Thursday, August 07, 2008


I've become a nervous flier. I've mentioned this here almost as often as I've mentioned airplanes. This nervousness is some awesome brand of irony considering how much I travel. Putting armchair labels on things is shorthand I know, but my primary nervousness seemed to begin on my first flight after September eleventh, 2001. Perhaps that's arbitrary. That terrible aviation violence took place during a five-year dry spell between my flights to Port-Au-Prince in 2000 and México City in 2005. Obviously, many other things happened to me during that half-decade (and frankly, the events of nine-eleven even didn't happen to me, except in some collective entitlement sense). But that short Mexican flight was terrifying in a way I'd never felt before. At a quick count, I've taken forty-three flights since that scary day. Over that time the sheer terror has mostly worn off. Also, I've adopted routines to help me cope. Before nine-eleven, I occasionally got a little nervous while landing. Since, I'm continuously nervous; but take-off is the worst. So I work a crossword puzzle during the beginning and end of each flight. It's just something to focus on, less passive than merely reading. Returning from Dalat on Tuesday, a thirty-minute hop nevertheless comprising both a takeoff and a landing, I worked a NYT crossword puzzle written by Nick Grivas (and originally published on a Wednesday). The theme was "Southern-style". Hoot Southernisms frequently irritate me, particularly NYT-style, but I actually had to blog about this one. For the clue "More than tipsy, Southern-style" I was expected to write the answer "drunkasacooter".* Is this some Ma and Pa Kettle-type Hollywood Hee-Haw dialog I'm unfamiliar with? Do readers of the New York Times really think we talk this way? I’m as puzzled as a polecat. As revolted as a revenuer. [Cavin]

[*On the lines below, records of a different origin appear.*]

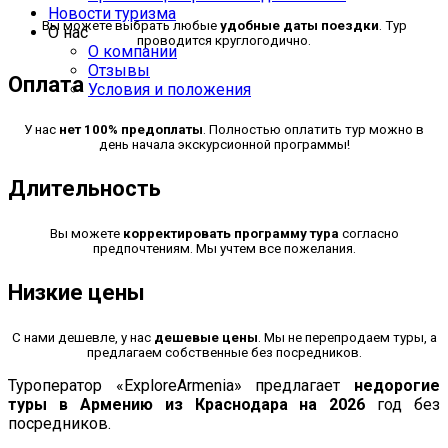
Новости туризма
Вы можете выбрать любые
удобные даты поездки
. Тур
О нас
проводится круглогодично.
О компании
Отзывы
Оплата
Условия и положения
У нас
нет 100% предоплаты
. Полностью оплатить тур можно в
день начала экскурсионной программы!
Длительность
Вы можете
корректировать программу тура
согласно
предпочтениям. Мы учтем все пожелания.
Низкие цены
С нами дешевле, у нас
дешевые цены
. Мы не перепродаем туры, а
предлагаем собственные без посредников.
Туроператор «ExploreArmenia» предлагает
недорогие
туры в Армению из Краснодара на 2026
год без
посредников.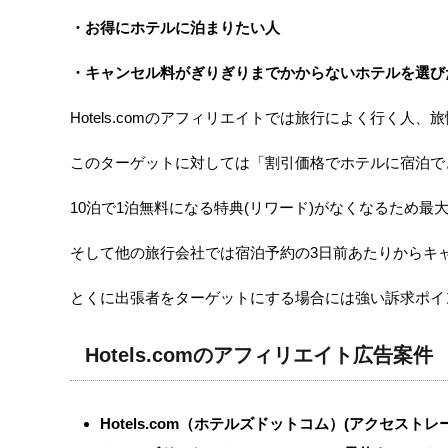
・お得にホテルに泊まりたい人
・キャンセル料がぎりぎりまでかからないホテルを選び
Hotels.comのアフィリエイトでは旅行によく行く人
このターゲットに対しては「割引価格でホテルに宿泊で
10泊で1泊無料になる特典(リワード)がなくなるため
そして他の旅行会社では宿泊予約の3日前あたりからキャン
とくに出張者をターゲットにする場合には強い訴求ポイ
Hotels.comのアフィリエイト広告案件
Hotels.com（ホテルズドットコム）(アクセストレ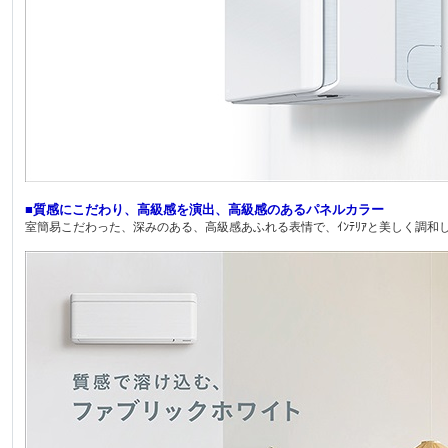
■質感にこだわり、高級感を演出、高級感のあるパネルカラー
室簡易こだわった、深みのある、高級感あふれる表情で、ｲﾝﾃﾘｱと美しく調和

Then, a 3 sided conversation ensued...

To which Blogger Mr. Cavin added:

* Isn't a cooter a turtle? Or a character on Dukes of Hazzard? Or head lice? When I was in high school, it was slang for female genitalia. Why on earth would any of these things be used in an analogy epitomizing drunkenness? And for the record: constructing this post I ignored the other two "theme" clues in the same puzzle; and--full disclosure--they were not quite as ridiculous. For the clue "Of exceptional quality, Southern-style" the answer was "goodasgrits", which strikes me as having been wholly invented by people who can only think of one or two Andy Griffith Show-isms for labelling southern culture; but at least it alliterates. And for the clue "Answer to 'How are you?', Southern-style", the answer was "fineasfroghair". It's yet another phrase I've never heard before, but one striking me as at least being somewhat witty: frogs' hair being so fine as to be kind of imaginary, you see.

Sunday, August 10, 2008 10:17:00 PM  
To which Anonymous 'ell joy added:

I've not heard any of those sayings either. I remembered Cooter being a character in one of those northern-style "southern shows" wherein none of the good ol' boys know that "y'all" is plural. I have heard "drunk as a skunk" which doesn't make much sense, until you consider ol' Cooter forgetting his deodorant - and bath and cleanest dirty clothes.
As a footnote, I believe that head lice are more akin to cooties than cooters (unless it's a gender thing).
Although growing up, I never heard turtles called anything but turtles or terrapins, I have since learned that some turtles are indeed cooters.
Ha, I thought some of the clues I've had recently were odd.

Wednesday, August 13, 2008 10:41:00 AM  
To which Anonymous 'ell joy added:

Oh, and revenoors are revoltin' while 'shiners are revolted.